• _TASK DATA_:
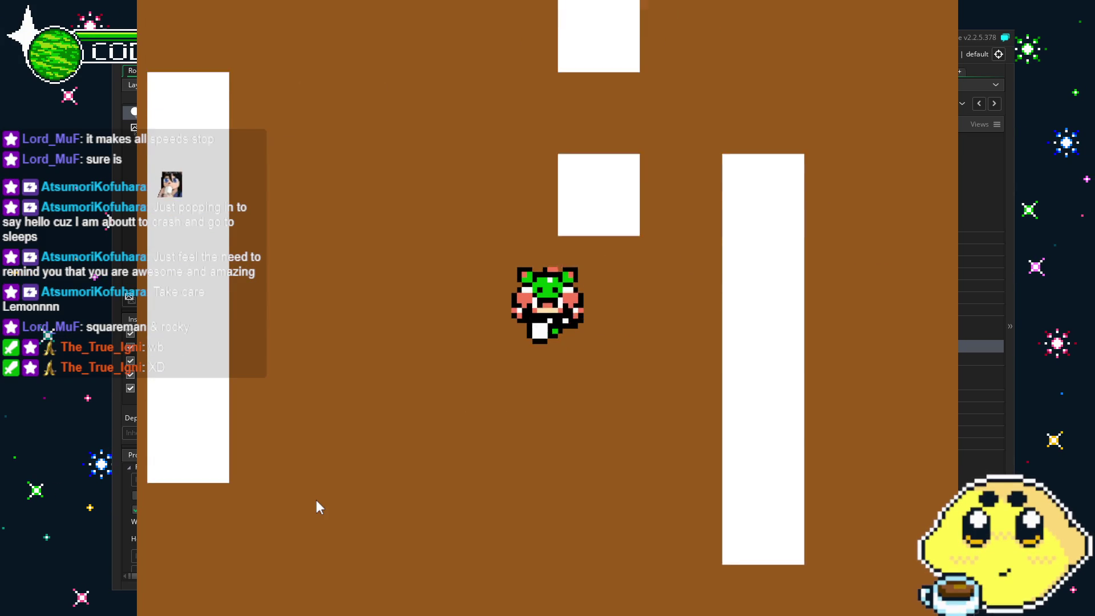
key("Left")
key("Down")
key("Right")
key("Up")
key("Up")
key("Right")
key("Right")
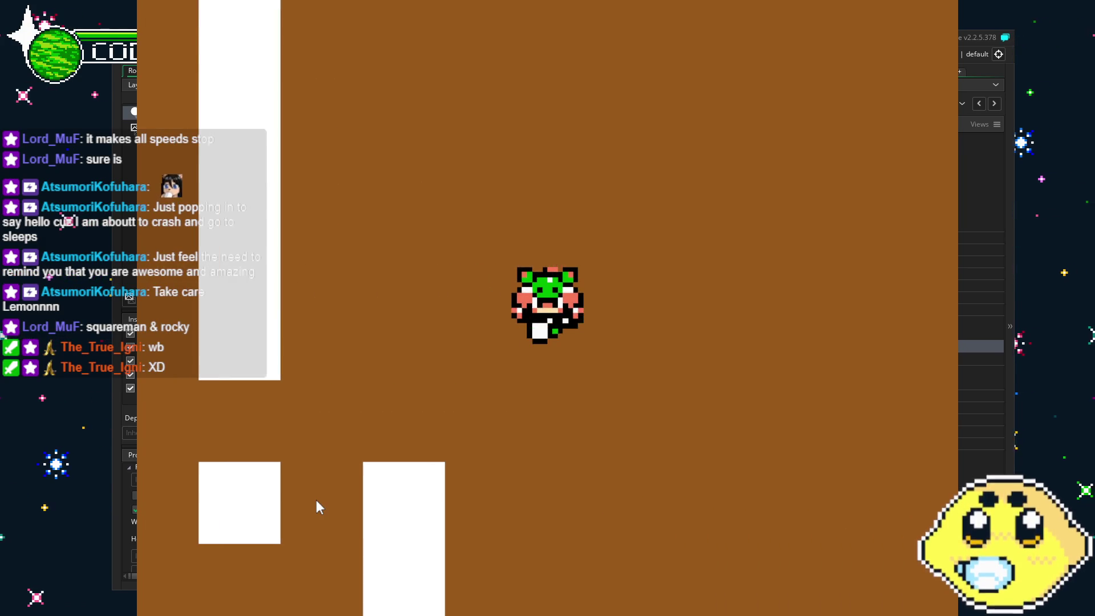
left_click(981, 124)
Close the game window and open player_V's Create event code
left_click(484, 361)
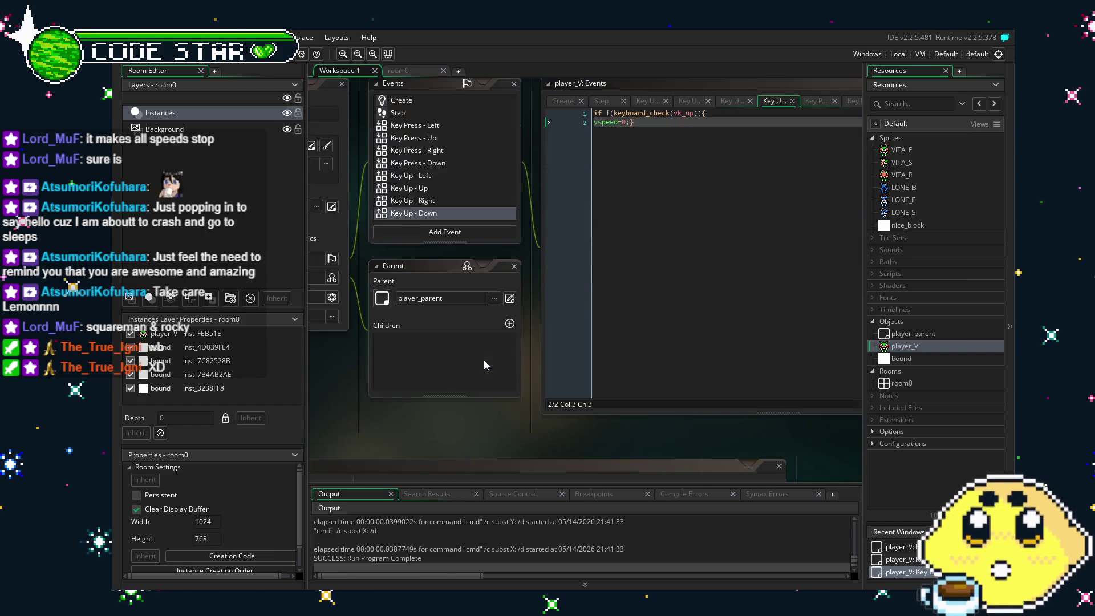
left_click(463, 201)
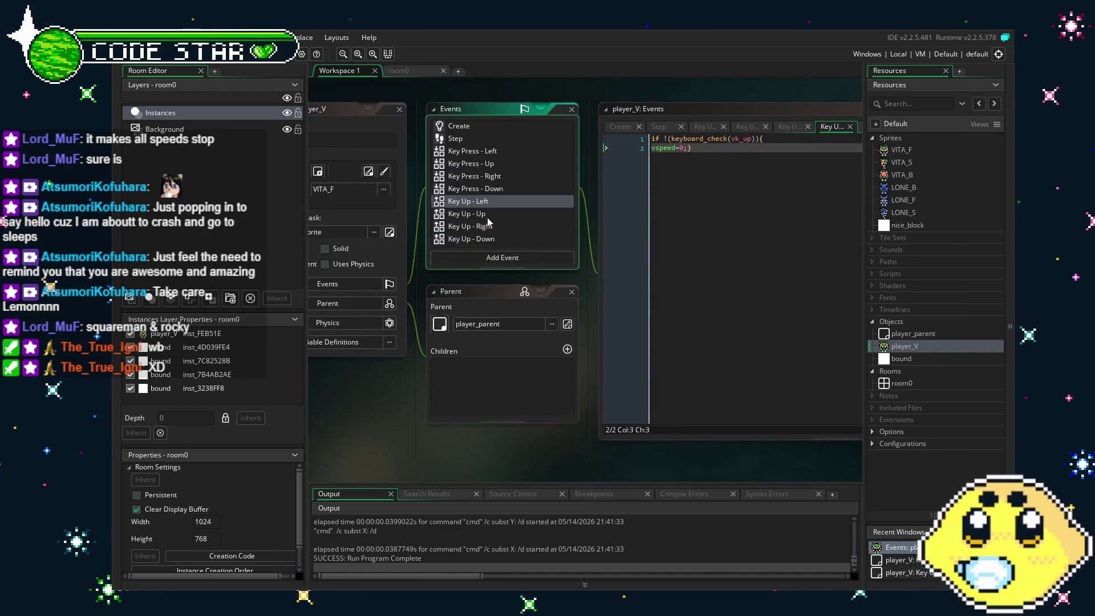
scroll(489, 218, "up", 3)
scroll(488, 217, "down", 2)
left_click(458, 161)
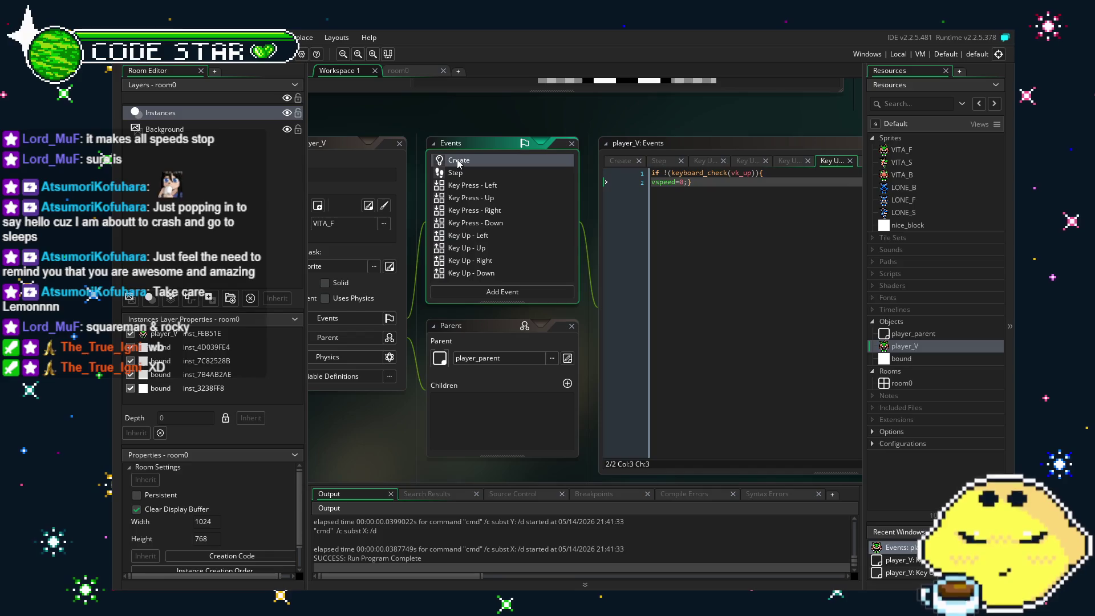
double_click(459, 162)
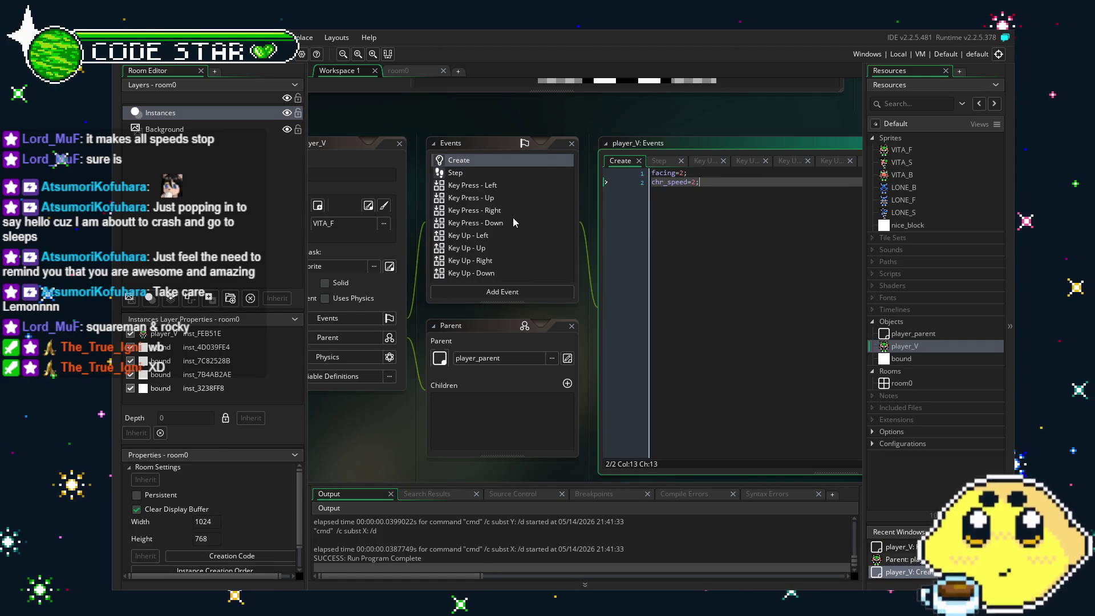
Browse the Add Event list and dismiss it without adding an event
left_click(513, 292)
left_click(513, 292)
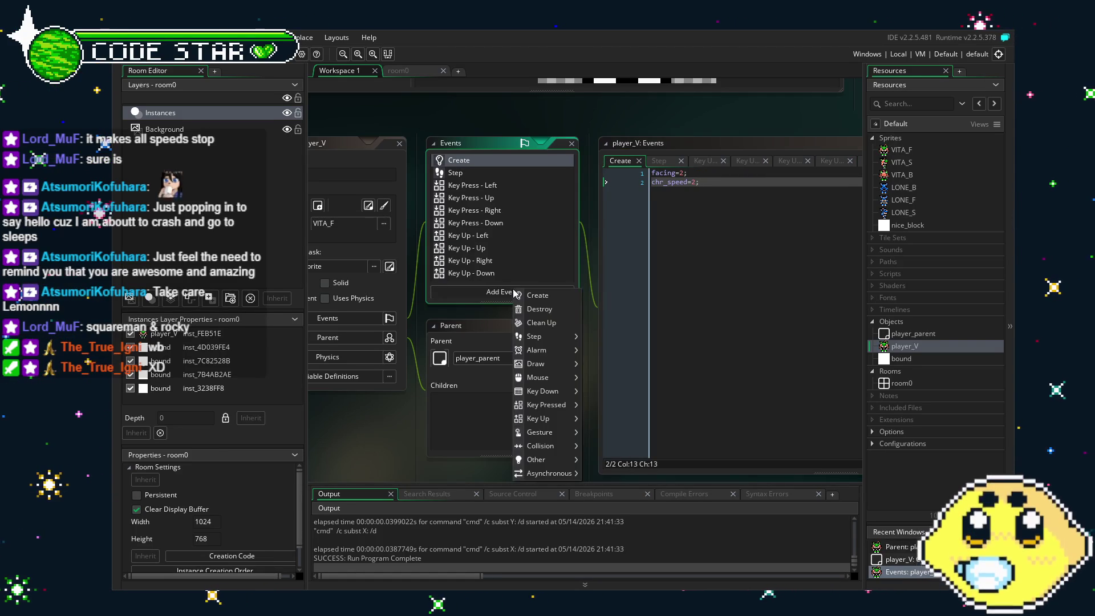
left_click(493, 274)
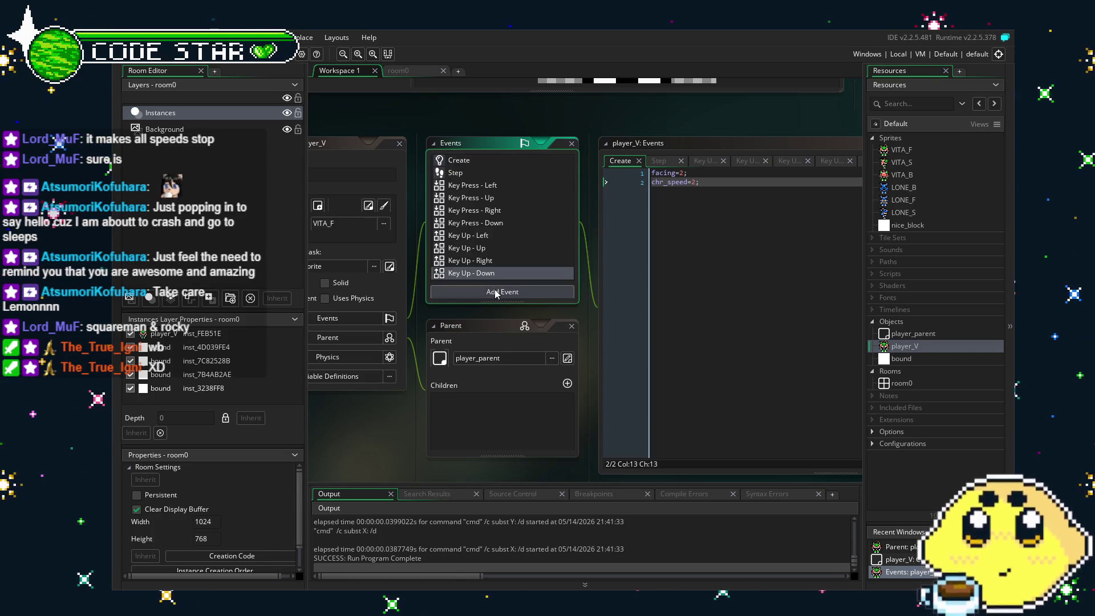
left_click(495, 293)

• _PROBLEM TO SOLVE_: Your copy of the records must match them exactly, except that no pictures appear in it.

• _TASK OUTPUT_:
key("Left")
key("Down")
key("Right")
key("Up")
key("Up")
key("Right")
key("Right")
left_click(981, 124)
Close the game window and open player_V's Create event code
left_click(484, 361)
left_click(463, 201)
scroll(489, 218, "up", 3)
scroll(488, 217, "down", 2)
left_click(458, 161)
double_click(459, 162)
Browse the Add Event list and dismiss it without adding an event
left_click(513, 292)
left_click(513, 292)
left_click(493, 274)
left_click(495, 293)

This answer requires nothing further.